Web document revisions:
'''
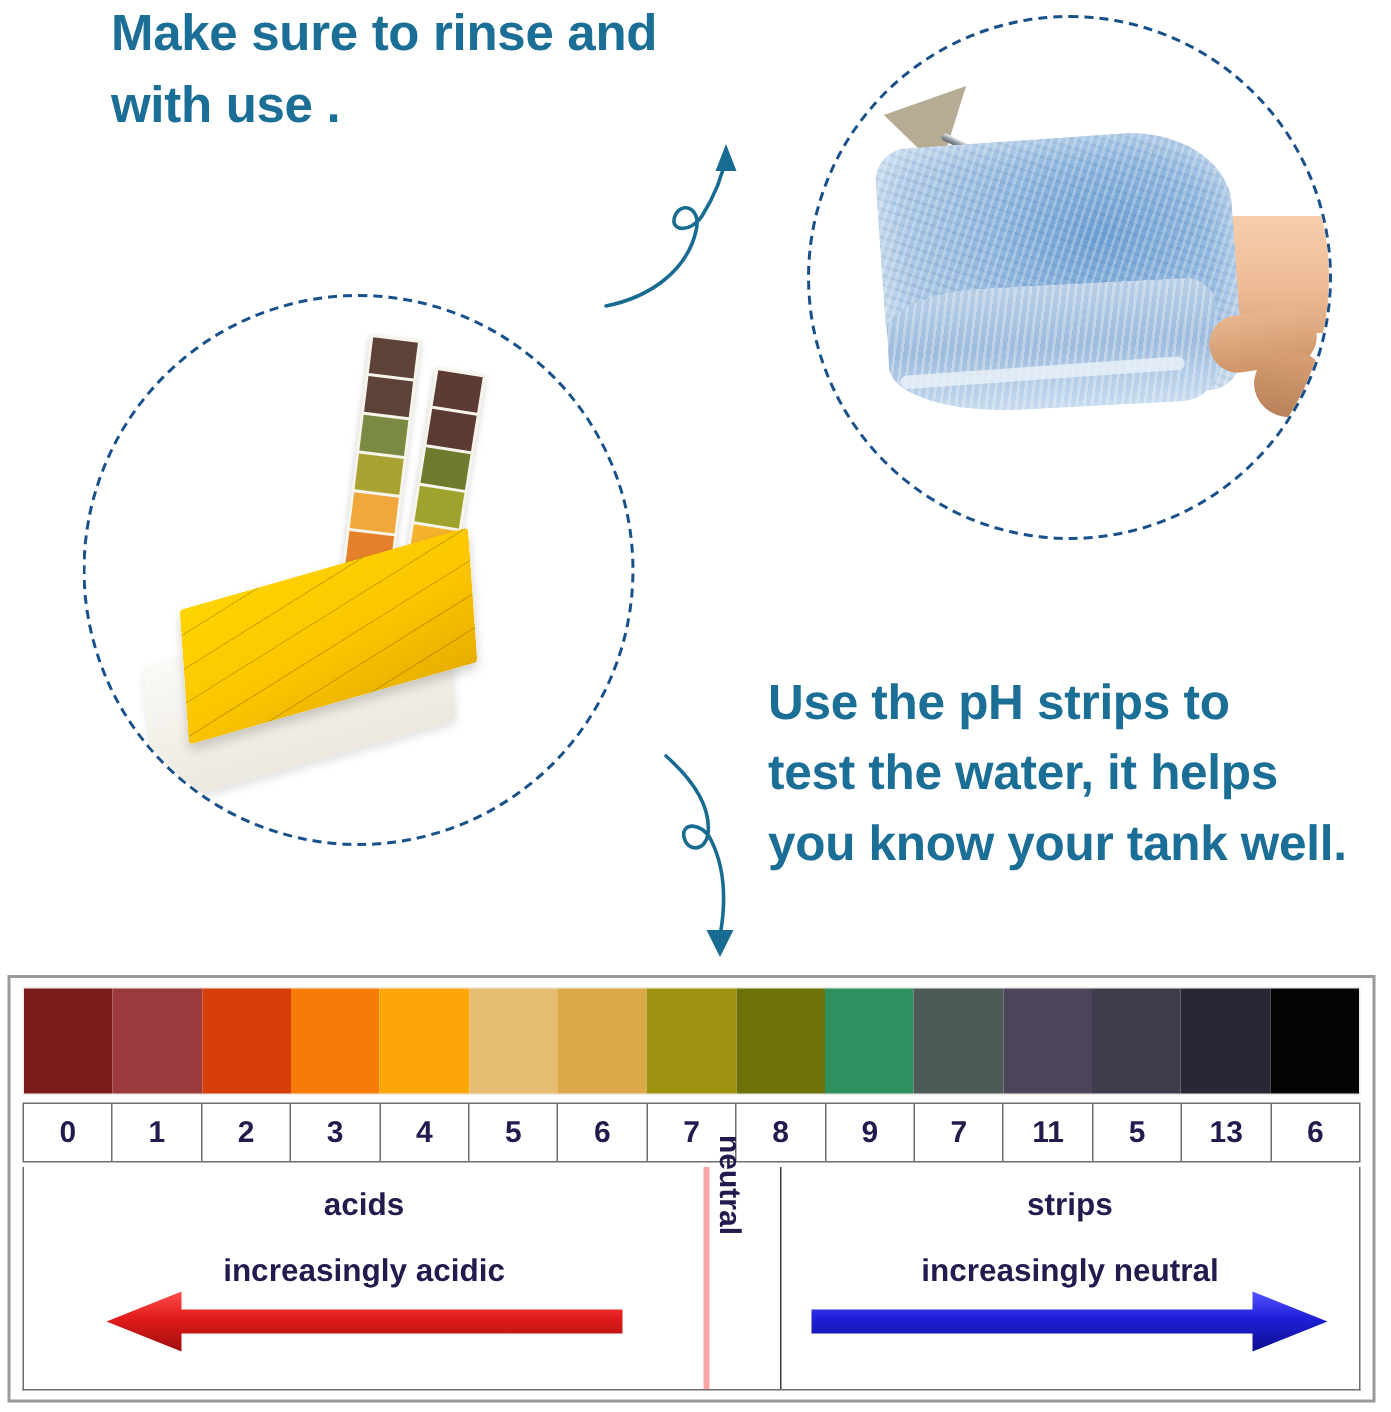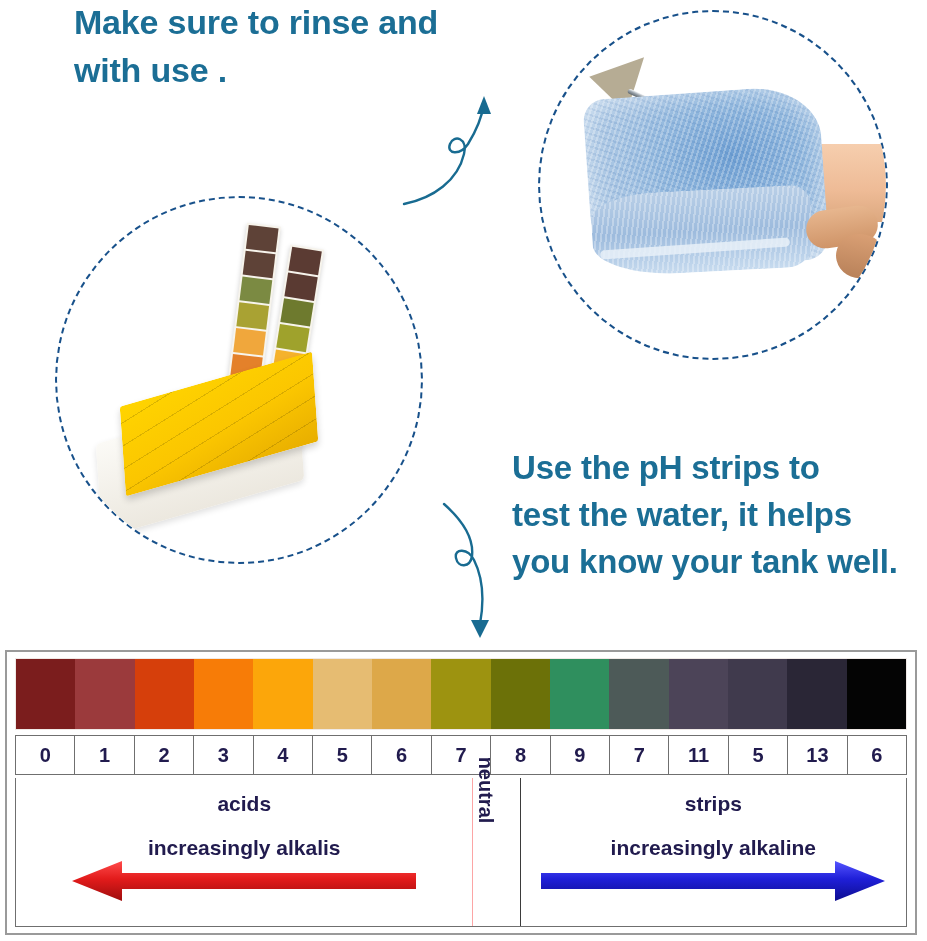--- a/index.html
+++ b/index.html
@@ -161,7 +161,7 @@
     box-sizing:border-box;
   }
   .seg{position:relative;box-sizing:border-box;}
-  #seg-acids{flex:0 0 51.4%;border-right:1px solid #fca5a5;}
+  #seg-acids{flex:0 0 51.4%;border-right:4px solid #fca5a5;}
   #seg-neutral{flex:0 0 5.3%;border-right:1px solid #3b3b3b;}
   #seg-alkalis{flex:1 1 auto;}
'''
● **PROBLEM STATEMENT**: Search the entries above for the string "right". Copy each line that holds it.

● **OUTPUT**:
-  #seg-acids{flex:0 0 51.4%;border-right:1px solid #fca5a5;}
+  #seg-acids{flex:0 0 51.4%;border-right:4px solid #fca5a5;}
   #seg-neutral{flex:0 0 5.3%;border-right:1px solid #3b3b3b;}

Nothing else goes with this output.